_TO DO_
Can you reproduce word for word the part of the text on executive pay and firm performance starting at "Performance options and" and ending at "value of £100."?

_PAGE EXCERPT_
Performance options and time-vesting options are valued using the Black and Scholes 10 option pricing model. Performance stock and time-vesting stock are valued as at the fiscal year-end company stock price. The compensation variables are transformed into natural logarithms in order to impose a constant percentage effect of the independent variable on the dependent variable. The log transformation cannot be applied where a variable has a zero value. Therefore, to facilitate the logarithmic transformation of the data zero bonuses and zero payouts from performance option or performance stock, awards are replaced with the value of £100.
Firm Performance
We use market-based measures of firm performance calculated from the Datastream return index. We prefer market measures of firm performance to accounting measures for several reasons. First, market measures of firm performance and peer group performance have a clear and intuitive link to shareholder interests. Second, in order to evaluate comparative accounting performance it is necessary to match firms according to their fiscal year-end, which reduces the comparator sample size to a small number of firms particularly in some industry sectors. Third, a review of company remuneration reports illustrates that relative total shareholder return is extensively used in long-term compensation arrangements.
We incorporate both short- and long-term firm performance in our models. Short-term stock return is measured as the annual change in the natural logarithm of the Datastream return index. Contemporaneous short-term stock return and lagged stock return are then included since adjustments to compensation are frequently based on the previous year’s firm performance. We measure long-term stock return as the 3-year change in the natural logarithm of the return index. Long-term stock return is lagged 1 year since actual long-term pay is determined at the end of a predetermined performance period, which may or may not be the fiscal year-end.
Peer Group Performance
In tests of RPE, the majority of studies use a measure of average peer group performance; however, there are differences in how the peer group is defined. A number of studies use an industry sector peer group whereas others employ a much broader definition of the market. Many studies use both an industry benchmark and a market index measure. We also take account of both industry sector peer group performance and market peer group performance.
Industry stock return is calculated from a portfolio of firms in the same FTSE 350 sector index. Firm return index data are available from Datastream on a daily basis, which enables industry stock returns to be calculated to match each firm’s own fiscal year-end. The FTSE 350 index stock return (excluding financial services, real estate and investment trusts) is calculated in the same way. Short-term industry peer group performance is measured as the median annual stock return of firms in the same FTSE 350 sector index. Short-term market peer group performance is measured as the median annual stock return of firms in the FTSE 350 index. Long-term industry peer group performance is measured as the median 3-year stock return of firms in the same FTSE 350 sector index. Long-term peer group market performance is measured as the median 3-year stock return of firms in the FTSE 350 index.

_DATA SECTION_

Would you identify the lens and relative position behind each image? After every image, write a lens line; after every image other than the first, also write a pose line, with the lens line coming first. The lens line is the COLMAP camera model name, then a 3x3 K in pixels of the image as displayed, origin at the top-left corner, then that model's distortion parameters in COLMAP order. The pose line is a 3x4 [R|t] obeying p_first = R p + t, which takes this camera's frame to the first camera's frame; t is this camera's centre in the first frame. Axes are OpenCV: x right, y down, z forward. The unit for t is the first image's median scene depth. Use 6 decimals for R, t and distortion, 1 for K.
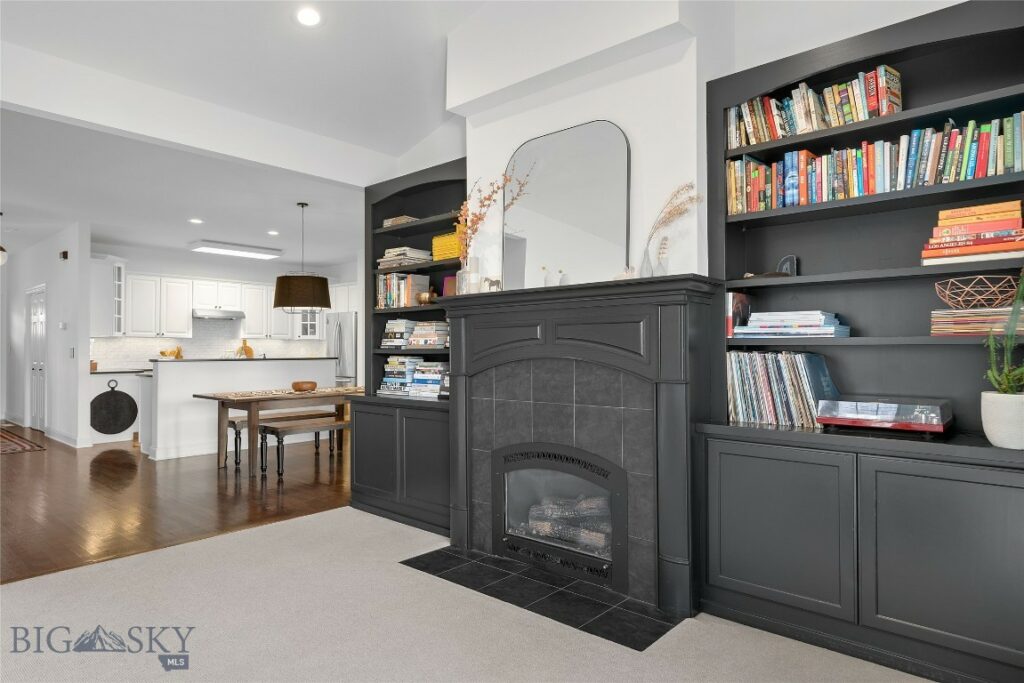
lens RADIAL K [[576.8, 0, 506.4], [0, 576.8, 342.6], [0, 0, 1]] dist [-0.000164, -0.001891]
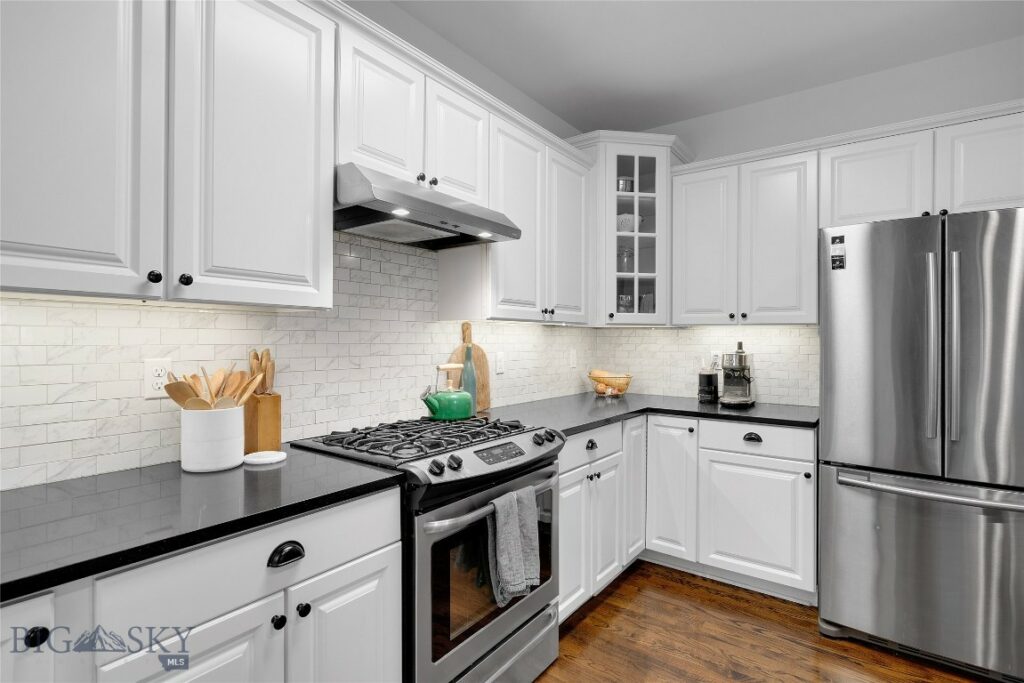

_ANSWER TO THE PROBLEM_
Performance options and time-vesting options are valued using the Black and Scholes 10 option pricing model. Performance stock and time-vesting stock are valued as at the fiscal year-end company stock price. The compensation variables are transformed into natural logarithms in order to impose a constant percentage effect of the independent variable on the dependent variable. The log transformation cannot be applied where a variable has a zero value. Therefore, to facilitate the logarithmic transformation of the data zero bonuses and zero payouts from performance option or performance stock, awards are replaced with the value of £100.